Do lado católico há um grande investimento televisivo. Na região sudeste pode-se assistir TVs como: Canção Nova; TV Aparecida; Século XXI; Rede Vida além de programas contratados em outras emissoras. Chama-nos atenção a peculiaridade de cada uma delas apesar de serem da mesma instituição.
Os protestantes históricos por sua vez são mais cuidadosos e precavidos em relação ao apelo televisivo. Bom ressaltar que o protestantismo histórico propriamente dito é composto pelas igrejas que tiveram sua origem na Reforma do Século XVI. Dentre elas estão os luteranos, presbiterianos, anglicanos e metodistas. Há um equívoco (até mesmo em alguns docentes universitários) ao englobar ao protestantismo movimentos pentecostais e neo pentecostais, como Igreja Internacional da Graça de Deus (R.R. Soares) e Universal do Reino de Deus (Edir Macedo) e tantas outras, ainda que sejam opostos ao catolicismo (curioso o fato de os líderes dessas igrejas são cunhados).
Existem programas não tão conhecidos de religiões orientais e espíritas, como Chei Cho No Ie e o espiritismo kardecista que caminham também para a propagação de suas verdades.
Há debates e comissões na Câmara dos Deputados e no Senado Federal procurando delimitar o papel e até mesmo a agressividade entre as religiões apesar do discurso evasivo do chamado movimento ecumênico.
Por fim a sociedade brasileira deve aprender a ser mais crítica e cuidadosa, pois sem sombra de dúvidas, o que está por detrás de muitos apelos eletrônicos são interesses particulares e escusos.
Infelizmente resquícios do Fundamentalismo religioso voltam a visitar a humanidade, seja no Oriente, seja no Ocidente e particularmente no Brasil.
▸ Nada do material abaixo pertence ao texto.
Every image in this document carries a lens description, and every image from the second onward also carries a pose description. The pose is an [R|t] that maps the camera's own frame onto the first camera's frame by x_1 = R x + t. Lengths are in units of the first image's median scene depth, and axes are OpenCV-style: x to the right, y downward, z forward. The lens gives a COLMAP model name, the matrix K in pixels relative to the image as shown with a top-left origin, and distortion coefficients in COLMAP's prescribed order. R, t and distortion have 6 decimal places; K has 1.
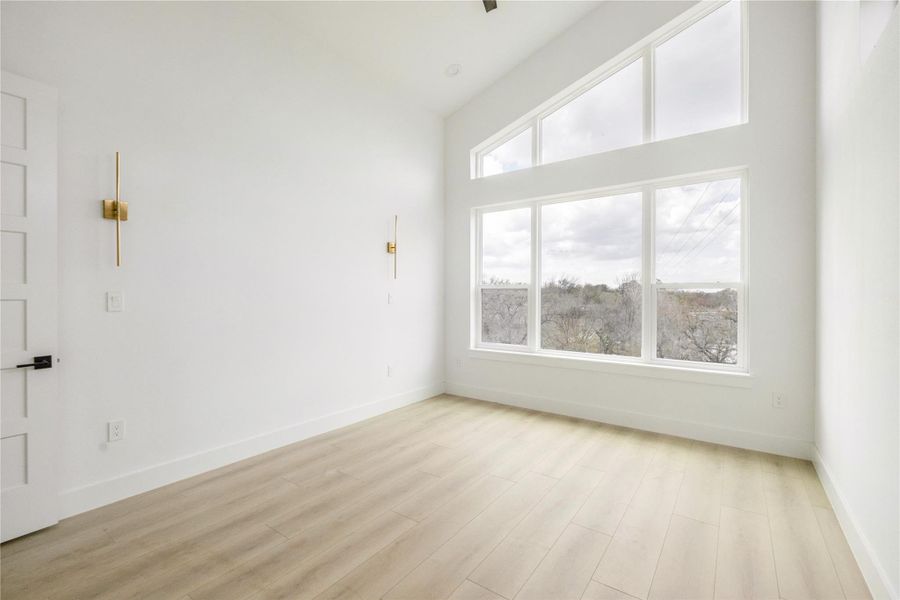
lens RADIAL K [[390.0, 0, 431.0], [0, 390.0, 290.0], [0, 0, 1]] dist [-0.000368, -0.002931]
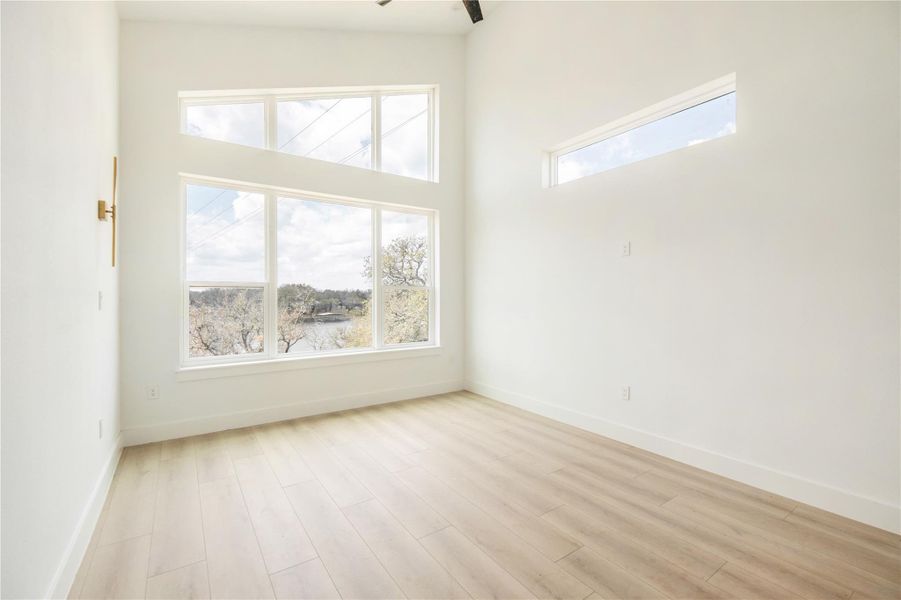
lens RADIAL K [[390.4, 0, 447.4], [0, 390.4, 298.5], [0, 0, 1]] dist [-0.000368, -0.002931]
pose [[0.315561, -0.008836, 0.948864, -0.620218], [-0.013873, 0.999807, 0.013924, 0.003542], [-0.948804, -0.017557, 0.315377, 0.452081]]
Onde cada um defende sua religião como a única verdadeira e querendo impor sua maneira de pensar a todos que estão fora de seu circulo religioso, atribuindo-lhes a perdição eterna e referindo-se às demais de maneira preconceituosa e não rara vezes com predicados jocosos.
Concluo com as palavras de Boff sobre o fundamentalismo
Ele não é uma doutrina, mas uma forma de interpretar e viver a doutrina. É assumir a letra das doutrinas e normas sem cuidar de seu espírito e de sua inserção no processo sempre cambiante da história, postura que exige contínuas interpretações e atualizações, exatamente para manter sua verdade originária. Fundamentalismo representa a atitude daquele que confere caráter absoluto ao seu ponto de vista…Não há ninguém mais guerreiro que os herdeiros da tradição dos filhos de Abraão: judeus, cristãos e muçulmanos. Cada qual vive da convicção tribalista de ser povo escolhido e portador exclusivo da revelação do Deus único e verdadeiro. Esta fé deve ser difundida em todo mundo, normalmente, em articulação com o poder colonialista e imperial, como historicamente ocorreu na América Latina, África e Ásia. (BOFF, Leonardo. Fundamentalismo, terrorismo, religião e paz: Desafio para o século XXI. Petrópolis, RJ: Vozes, 2009. p. 49,50)
O Fundamentalismo, seja religioso, político ou econômico, é um empecilho para a liberdade de expressão, da consciência e do poder de escolha de cada um de nós e uma ameaça para o bem estar da humanidade.
Bernardo Rafael de Carvalho Pereira
Terceiro Período de Filosofia
há 13 anos atrás
Os congregacionais também fazem parte da tradição reformada
há 13 anos atrás
nao consigo entender a difusão de uma religião como um terrorismo e sim como um caracteristica da mesma, ou de qualquer religião. E uma resposta a necessidade humana.
E claro que quando a religião e levada fora de seu verdadeiro objetivo ela perde a essência e deixa de ser religião.